Ranieri: US securitisation industry at ‘crossroads’

As ratings agencies become liable for the ratings attached to CMBS, the founder of Ranieri Real Estate Partners says the real estate industry cannot ‘turn back the clock’ towards balance sheet funding.

The US CMBS industry is at a “crossroads” amid regulatory efforts to tighten rules regarding new securitisation deals, according to Lewis Ranieri, founder of Ranieri Real Estate Partners and the father of the mortgage-backed securities market.

Under the Dodd-Frank financial reform act, passed in July, ratings agencies became liable – for the first time – for the ratings attached to CMBS. It was a move that prompted the nation’s three dominant agencies, Standard & Poor’s, Moody’s Investors Service and Fitch Ratings, to ban the use of their ratings in documentation for new bond sales: an action that, in turn, saw the Securities and Exchange Commission promise to take no action against offenders until at least January 2011.

Lewis
Ranieri

However, speaking at the annual Association of Foreign Investors in Real Estate conference in Chicago and quoted in the November issue of PERE magazine, Ranieri questioned: what happens after January 2011?

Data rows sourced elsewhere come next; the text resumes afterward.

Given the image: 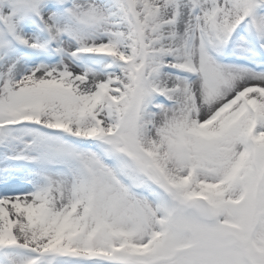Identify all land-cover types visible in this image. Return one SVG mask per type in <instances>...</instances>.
<instances>
[{
	"label": "snow or ice",
	"instance_id": "obj_1",
	"mask_svg": "<svg viewBox=\"0 0 264 264\" xmlns=\"http://www.w3.org/2000/svg\"><path fill=\"white\" fill-rule=\"evenodd\" d=\"M0 264H264V0H0Z\"/></svg>",
	"mask_w": 264,
	"mask_h": 264
}]
</instances>
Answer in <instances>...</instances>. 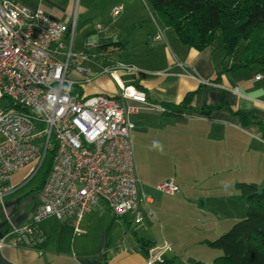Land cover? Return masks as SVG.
<instances>
[{"label": "crops", "instance_id": "crops-1", "mask_svg": "<svg viewBox=\"0 0 264 264\" xmlns=\"http://www.w3.org/2000/svg\"><path fill=\"white\" fill-rule=\"evenodd\" d=\"M16 1L31 10H42L55 21L74 20L84 37L99 44L106 54L105 59L98 60L100 66L119 61L138 69L119 72L116 81L100 75L87 84L95 86L94 93L89 95H116L117 83L139 87L149 101L120 99L124 106L135 109L128 113V120L133 124L130 137L142 193L139 209L143 221L134 224L131 213L116 218L107 206L99 204L83 216L84 234L77 237L67 220L50 216L39 224L45 237L40 247L6 245L0 249V264H190L192 260L182 250L188 247V241L192 244L190 238L195 233L199 232V237L203 236L201 233L205 235L207 229L203 226L206 225L213 237H198L197 243L211 249L208 242L223 234L231 222V217H226L231 210L227 213L225 207L231 209L234 200L245 201L236 184L257 185L263 172L253 159L250 164L243 163L235 152L240 136L257 137L260 129L256 124L264 125V91L253 90L263 98L248 93L254 84L263 80L261 74L256 78L255 73L249 76L244 72L248 71L245 68L232 69L239 56L225 57L224 48L216 51L214 44L202 50L183 44L171 28L154 16L146 36L133 35L131 41L128 37L120 38L114 26L116 21L109 20L111 9L117 3L101 10L94 8L90 0ZM97 18H102L100 30L96 28ZM92 22L96 25L89 28L87 23ZM157 28L163 30V39H154ZM97 69L91 67L93 73ZM189 92H194L191 103L181 113L165 111L163 104L177 105ZM205 107L213 109L206 114L196 112ZM238 111H251L254 119L243 122ZM31 168L32 165L18 168L1 184L0 237L29 222L35 213L43 176L40 170L29 178ZM233 171L238 174L229 179L228 187L223 188L217 200L222 206L209 205L200 219L201 224L193 225L189 221L193 210L189 209L186 197L183 198L184 192L168 194L156 189L159 183L173 178L186 193L191 189L188 182L193 181L186 176L199 177L201 173L210 178ZM243 203L247 211L246 202ZM184 206L189 207L186 210ZM143 242L149 246L143 248ZM165 245L170 249L165 250ZM205 251L210 256L212 253V261L196 256V264L213 262L219 256L218 252ZM153 255L159 260L150 263Z\"/></svg>", "mask_w": 264, "mask_h": 264}, {"label": "built area", "instance_id": "built-area-1", "mask_svg": "<svg viewBox=\"0 0 264 264\" xmlns=\"http://www.w3.org/2000/svg\"><path fill=\"white\" fill-rule=\"evenodd\" d=\"M123 10L121 4L113 6L111 17ZM75 32L74 20L55 21L40 9L0 0V187L26 165H32L28 177H33L46 156L52 157L35 213L29 222L0 237V249L40 247L45 237L39 224L50 216L67 220L73 235L82 236L83 216L99 204L116 218L131 213L134 224L143 221L130 137L133 124L128 120L135 109L120 99L149 103L146 94L121 83L116 95L84 96L78 91L100 75L116 81L119 72L138 69L119 61L100 66L98 60L106 58L100 45L85 42L75 51ZM154 39H163V30L157 28ZM93 66L97 72L91 71ZM156 189L168 194L179 191L172 179ZM157 260L153 255L150 263Z\"/></svg>", "mask_w": 264, "mask_h": 264}, {"label": "trees", "instance_id": "trees-1", "mask_svg": "<svg viewBox=\"0 0 264 264\" xmlns=\"http://www.w3.org/2000/svg\"><path fill=\"white\" fill-rule=\"evenodd\" d=\"M151 2L157 19L171 28L183 44L202 50L213 46L219 32L225 57L240 52L239 60L232 68L253 69L256 75L264 72V0ZM193 94L187 93L177 105L163 104V108L165 111L181 113L190 105ZM212 109L205 107L196 112L206 114ZM237 114L243 122L254 119L251 111H238ZM261 129L264 135L262 124ZM51 158V155L46 156L39 169L42 171V184L48 175ZM236 188L245 199L246 216L208 242L212 249L221 251L213 264H264V183L259 188L255 183L239 182ZM148 246L143 242V248Z\"/></svg>", "mask_w": 264, "mask_h": 264}, {"label": "rangeland", "instance_id": "rangeland-1", "mask_svg": "<svg viewBox=\"0 0 264 264\" xmlns=\"http://www.w3.org/2000/svg\"><path fill=\"white\" fill-rule=\"evenodd\" d=\"M91 2H93V7L94 8H99L101 10H105L107 8L108 5H110L111 3H123L124 5V10L123 12L120 14L119 17L113 19L112 17L109 18L110 21H116V23L114 24V26L116 27V31L117 33L120 32L119 37L120 38H129L131 41V36L136 35H147V32L150 30V26H151V22H152V16H154L157 19V16L155 14V10H154V6L151 2V0H90ZM116 4V5H117ZM111 14V13H110ZM102 17H106V16H102ZM102 18H97L96 22L99 24H103L102 20H100ZM100 21V22H99ZM96 22H92V23H87V25L89 26V28L93 27L94 25H96ZM85 29V28H84ZM91 38H85L84 34L81 33L80 29L76 28V32H75V38H74V50L75 51H80L85 42H91L92 39ZM95 40V38H93V41ZM214 46L217 47L216 51L221 50V48H223L222 45V41H221V36L220 33L217 32L215 40H214ZM240 55V52L237 51L234 54H232V59L237 58V56ZM239 60V58H238ZM238 60L235 62H238ZM236 68V67H235ZM232 68V69H235ZM255 69V68H254ZM243 69H240V71ZM244 70H248V71H244L246 73L249 74V76L254 75V71L253 69H248L245 68ZM250 70V71H249ZM256 70V69H255ZM261 76L263 77V80H261L260 82H257L256 84H254L253 89L249 90L248 93L253 95V96H257V97H262V95L258 96L256 94H259L260 92H256L253 90L256 89H261L264 91V72L260 73ZM109 76V75H106ZM125 81V80H123ZM79 90H83V95H89L94 93L95 91V86L93 84H83L82 85V89H78ZM263 98V97H262ZM251 118V117H250ZM250 121V120H249ZM257 121V120H254ZM250 123V122H247ZM256 127H258V129H260L259 131V135L256 137H251L248 135H242L239 137V145L236 147V156L237 158H239L243 163H248L250 164V160L257 162L258 166L262 167V174L260 175V177L257 180V186L259 188L262 187L263 183H264V135H262V129L261 127L258 126V124H256ZM180 163L182 161V159H179ZM45 168V166H44ZM256 169V168H255ZM258 171H261L259 168L257 169ZM252 172V171H251ZM185 174V173H183ZM235 173L234 171L231 172L229 175L228 174H224L221 176H212L210 178H205V176H203L201 173L199 174L200 176H196L194 175L192 176H186V178L188 179H193L192 182H188L189 185H191V189L187 190L186 193L184 190H182V188L179 190L184 192L183 198L186 197V202L190 203V206H184V209H188L186 207H189L190 210H193V212L191 211L190 213H192V215L190 216V222L191 224H201L202 222L200 221V219L203 218V214L206 213L205 210L207 211V207H209V205H215L216 207H220L222 206V202H218V198L220 196V194L223 192V188H227L228 187V182L229 179H231L232 176H234ZM174 177V176H173ZM221 177V178H220ZM173 178H168V180H170ZM167 181V180H166ZM174 181V180H173ZM164 182V181H163ZM175 182V181H174ZM234 186V183L232 182V187ZM234 188V187H233ZM179 192V191H178ZM182 194V193H180ZM239 201L234 200L233 203L231 204V209H228L227 206L225 207V210L227 211V213L229 212V210H231V213L229 216L226 217H231V222H228L225 232L232 226V224L237 221L234 219H243L246 216V209H244V203L245 201H242V203H238ZM187 205V204H186ZM238 217V218H235ZM234 218V219H233ZM199 220V221H198ZM230 223V224H229ZM196 227V225H195ZM198 228V227H197ZM202 228V227H201ZM209 225L203 226V229H207L205 235L203 233H201L203 236V238L206 237H210L209 239H212L213 236H211V231H208ZM224 231V230H223ZM222 232V233H225ZM196 234V235H195ZM194 235H192V237L190 238L191 243H189L188 241V247H186V249L182 250L185 251V256L190 259V264H196V260L195 257L197 256H201L203 259H206L207 261L210 259V261H212V253L211 256L206 253L205 250H211L212 252H218V255H221V251L217 250V249H207V247H201L200 245H198L197 241H198V235L199 232L195 233ZM210 235V236H209ZM220 235V234H218ZM217 235V237H218ZM199 237V239L201 238ZM202 239V238H201ZM215 238H213L214 240ZM181 248H184L183 246ZM206 264H213V262H207Z\"/></svg>", "mask_w": 264, "mask_h": 264}]
</instances>
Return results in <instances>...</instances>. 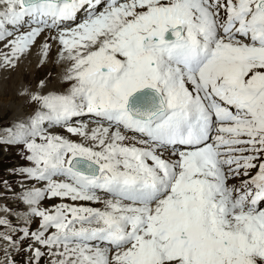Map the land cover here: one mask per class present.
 Listing matches in <instances>:
<instances>
[{"label": "snow or ice", "instance_id": "obj_1", "mask_svg": "<svg viewBox=\"0 0 264 264\" xmlns=\"http://www.w3.org/2000/svg\"><path fill=\"white\" fill-rule=\"evenodd\" d=\"M33 49L5 256L264 264V0H0V71Z\"/></svg>", "mask_w": 264, "mask_h": 264}, {"label": "rangeland", "instance_id": "obj_2", "mask_svg": "<svg viewBox=\"0 0 264 264\" xmlns=\"http://www.w3.org/2000/svg\"><path fill=\"white\" fill-rule=\"evenodd\" d=\"M29 57L27 60L23 61L18 68H16L18 69V71H16L15 69L14 71H11L6 75V80L4 81L5 85L13 83L14 86H17L19 82H23V85H32L35 87L38 81H40L41 79L48 78L46 75L47 73L51 72L52 76L56 74L57 69L53 68L50 64L41 67L38 66V63L36 61L37 57L35 58V55L30 57V60ZM33 65H35V71L33 72L34 75L30 76L32 72L29 71V69L33 68ZM25 67H27L28 69H26ZM13 72H14V76H12L13 77L12 78L11 75L13 74ZM20 90L18 89L16 93L9 94L5 90V86L0 88V95H1L0 102L4 104L5 103L9 104L6 105L7 109H2L0 107V126H7L10 122H12L10 121V117L14 116V120L23 119L32 111V107L28 103L27 98H25V100L23 101L22 100L23 96L18 94ZM65 135L68 134L65 133ZM24 163L25 161L21 159L20 154L15 147L0 146V181L7 180L11 184V190L5 189L3 185L0 184V198L3 200L4 204L8 206V209L5 210L10 209L11 211L8 212L11 213L17 210L21 211L25 207V205L19 204L16 198L12 195L13 191L20 190L18 187V185L20 184V180L17 178L16 175L11 174L8 171V169L16 167L18 165H22ZM16 206L17 208H15ZM6 217L11 221L14 227L17 226L19 223H23L22 220L21 222L17 218L11 217L9 213ZM35 226H36L35 223H33L32 227L34 228ZM0 230L9 231V234L12 235L14 239L16 235H18V232L8 229L7 226L4 225H0ZM1 242H3V245H6L8 243L6 241L0 240V262L6 264V261L9 258H12L16 261V264H22L24 253L16 250L14 253L10 254L7 258V256H5L3 252L4 247L2 246Z\"/></svg>", "mask_w": 264, "mask_h": 264}, {"label": "bare ground", "instance_id": "obj_3", "mask_svg": "<svg viewBox=\"0 0 264 264\" xmlns=\"http://www.w3.org/2000/svg\"><path fill=\"white\" fill-rule=\"evenodd\" d=\"M33 53H34V55H35V58L38 56V52H37V50L36 49H33ZM34 55H32V56H34ZM32 56H30V57H32ZM30 57H29V60H30ZM34 59V58H33ZM32 59V60H33ZM32 60H31V62H32ZM35 60V59H34ZM37 61V60H36ZM28 64V63H27ZM26 64V65H27ZM32 65V64H31ZM29 66V65H28ZM27 66V67H28ZM27 67H25L26 69H28ZM16 71H18V69H16ZM29 71H31L32 73L30 74V76L32 75H34L33 74V72L35 71V65H33V68H30L29 69ZM37 71V70H36ZM9 73V71H0V88H2V87H4L5 86V90L9 93V94H13V93H16L17 91H18V89L20 90L21 88H22V86H24L23 85V82H19V84L17 85V86H14L13 85V83H10V84H12V85H10V84H8V85H5V83H4V81L6 80V75ZM16 74V73H15ZM56 75V74H55ZM54 75V76H55ZM3 76H5V77H3ZM12 76H14V72H13V74L11 75V77ZM13 78V77H12ZM11 81V80H10ZM2 83H4V84H2ZM3 85V86H2ZM32 86V85H31ZM33 88H35L34 86H32ZM23 96V95H22ZM0 98H1V95H0ZM25 96H23V101L25 100ZM6 105H9L8 103L6 104H4V103H1L0 102V107L2 108V109H7V106ZM14 120V116L13 117H10V121H13ZM72 139H78L77 137H72ZM25 207H26V205H25ZM5 209H8V206L6 205V204H4V202H3V200L0 198V216H7L8 215V210H5ZM9 214H11V215H14V217L15 218H17L18 220H22L23 221V219H24V216H25V214H24V212L21 210V211H15V212H13V213H9ZM21 221V222H22ZM1 244H2V246L4 247L3 248V252L5 253V245H3V242H1ZM7 251H8V253H9V255L10 254H12V253H14L16 250H14V248L12 247V246H9L8 248H7ZM7 258H8V256H7Z\"/></svg>", "mask_w": 264, "mask_h": 264}]
</instances>
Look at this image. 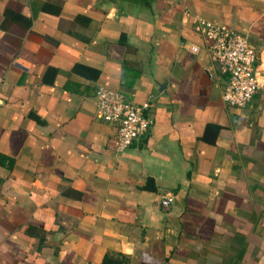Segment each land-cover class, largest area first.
<instances>
[{"label":"crops","instance_id":"crops-1","mask_svg":"<svg viewBox=\"0 0 264 264\" xmlns=\"http://www.w3.org/2000/svg\"><path fill=\"white\" fill-rule=\"evenodd\" d=\"M200 18L256 50L243 106ZM97 85L151 99L121 151ZM0 264H264V0H0Z\"/></svg>","mask_w":264,"mask_h":264},{"label":"built area","instance_id":"built-area-1","mask_svg":"<svg viewBox=\"0 0 264 264\" xmlns=\"http://www.w3.org/2000/svg\"><path fill=\"white\" fill-rule=\"evenodd\" d=\"M206 52L210 60L225 76L221 97L232 106H243L260 88L253 73L256 50L245 34L227 30L222 25L200 18ZM198 50L196 44L188 47ZM95 115L116 127V150L121 151L133 140L143 135L149 126L148 109L151 99L141 102L129 100L120 90L97 85L94 89ZM159 204L166 207L169 199L163 197Z\"/></svg>","mask_w":264,"mask_h":264}]
</instances>
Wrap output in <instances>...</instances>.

Ratings were crucial to the proper functioning of the CMBS market, and CMBS was crucial to the proper functioning of US real estate capital markets, he explained.

“We can’t turn back the clock to when most assets, including real estate, were funded on balance sheet.” The “diminution in value” that would occur from just balance sheet lending would not, he predicted, “be a very comfortable thing to contemplate”. As a result, securitisation was “at a crossroads”.

New CMBS issuance reached a peak of $250 billion in 2007, with senior real estate executives telling the Urban Land Institute and PricewaterhouseCoopers Emerging Trends 2011 report new issuance could to climb to between $75 billion and $100 billion “within a few years”.

Retail assets dominate the new deals that have come to market to date, with a recent JPMorgan pool of 30 loans comprising 67 percent retail compared to 16.5 percent office, 10.3 percent industrial, 5.3 percent for mixed-used assets and 0.8 percent in self storage. H2 Capital Partners acquired the pool’s B piece, while the debt service coverage ratio and loan-to-value was 1.66 percent and 60 percent, respectively.

It is the spreads above Treasuries and swaps, though, that is giving the CMBS market a competitive edge, sources told PERE. Pricing for the JPMorgan deal saw spreads of around 150 basis points for AAA tranches. Historically, those spreads would have been nearer 30bp.

“There is a lot of room for improvement on spreads,” one executive explained.